# Arado 234 Blitz and the Fieseler Fi 103 V1 flying bomb



## Alan Lord (Mar 11, 2016)

I have a couple of 1/48 scale model of the Arado 234 Blitz. I am interested in it's possible use as a launch platform for the Fieseler F1 103 flying bomb. I can't find any photos of this ever taking place but have found a







detailed drawing of what it might have looked like. Obviously some sort of mechanism was need to raise up the V1 so the tail was not blown off, but did it ever get to this stage or was it just theoretical. If not how did the pilot kick start the V1. I have a Revell 1/72 model that shows a V1 on the back of the Arado but there is no mechanism whatsoever suggested by this model. I have a Tamiya 1/48 scale Fieseler F1 103 model and would like to put the two together, but my main question is did it ever happen? Any thoughts or possible details would be very welcome.


----------



## Capt. Vick (Mar 11, 2016)

It was just a dream my friend.


----------



## stona (Mar 11, 2016)

Arado made several proposals for various 'Mistel' composite aircraft, the first in September 1944 for an Arado 234 upper, piloted component and a purpose built lower component given the designation E 377. This came to nothing, the project was abandoned in February 1945 before any prototypes were built..

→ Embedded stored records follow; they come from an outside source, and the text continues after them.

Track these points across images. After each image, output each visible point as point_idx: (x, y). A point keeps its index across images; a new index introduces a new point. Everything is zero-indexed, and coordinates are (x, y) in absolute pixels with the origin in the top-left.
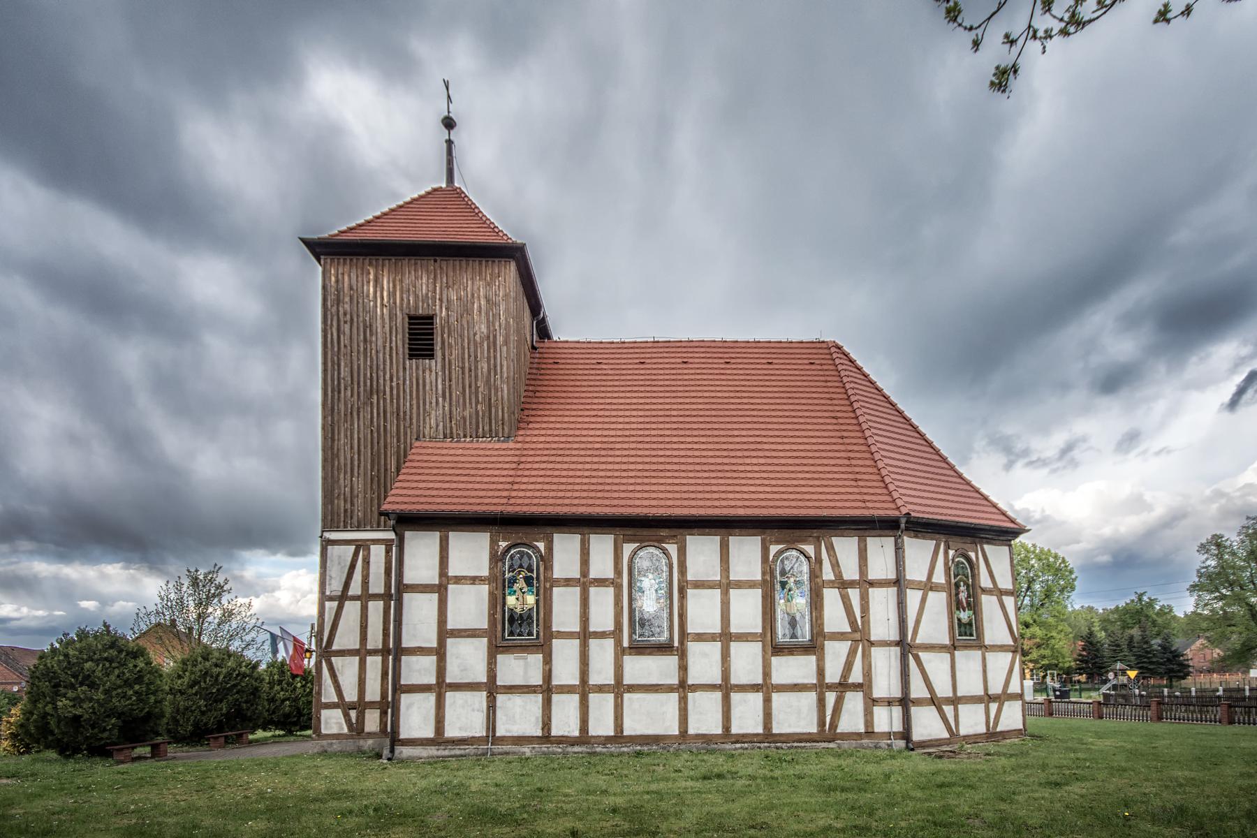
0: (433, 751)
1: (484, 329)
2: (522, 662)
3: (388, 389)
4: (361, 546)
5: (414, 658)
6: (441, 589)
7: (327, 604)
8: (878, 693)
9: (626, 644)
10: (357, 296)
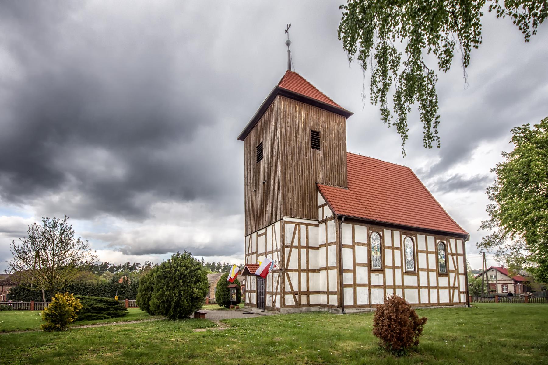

The proposal for a Fi 103(V-1) mounted above an Arado 234 was named 'Huckepack' and dates from October 1944. Air launched V-1s had been used against Britain in the second half of 1944, launched by the He 111s of KG 3 and KG 53. The Arado 234 was seen as a much more effective means of launching the attacks and evading the RAF's fighters. The Fi 103 was to be raised clear of the Arado for launch using a hydraulic system but how this was to operate is not known. The project never got beyond the conceptual design phase.

The Mistel concept really caught on in Germany late in the war. Fiesler proposed another composite with and Fi 103 (V-1) attached below a Fw 190 A-8, the whole ensemble would take off from a specially designed trolley.This too never got off the paper it was proposed on.

Cheers

Steve


----------



## Alan Lord (Mar 12, 2016)

Thanks Steve
Like so many Luftwaffe concepts it's sometimes difficult to know if anything really was ever built. However it might be interesting to model what the concept would have looked like had it been built. I have two 1/48 scale model and a V1 so I think I'll try it. Thanks for your information
Alan


----------



## stona (Mar 12, 2016)

Alan Lord said:


> Thanks Steve
> Like so many Luftwaffe concepts it's sometimes difficult to know if anything really was ever built. However it might be interesting to model what the concept would have looked like had it been built. I have two 1/48 scale model and a V1 so I think I'll try it. Thanks for your information
> Alan



I think it's a great project. You'll probably have to invent the lifting system for the V-1 launch, because I'm not sure that the Germans did 
Cheers
Steve


----------



## fubar57 (Mar 16, 2016)

There was a trial with the Blohm & Voss BV 143 using a set-up similar to the bottom drawing.






Geo


----------



## Wurger (Mar 16, 2016)




----------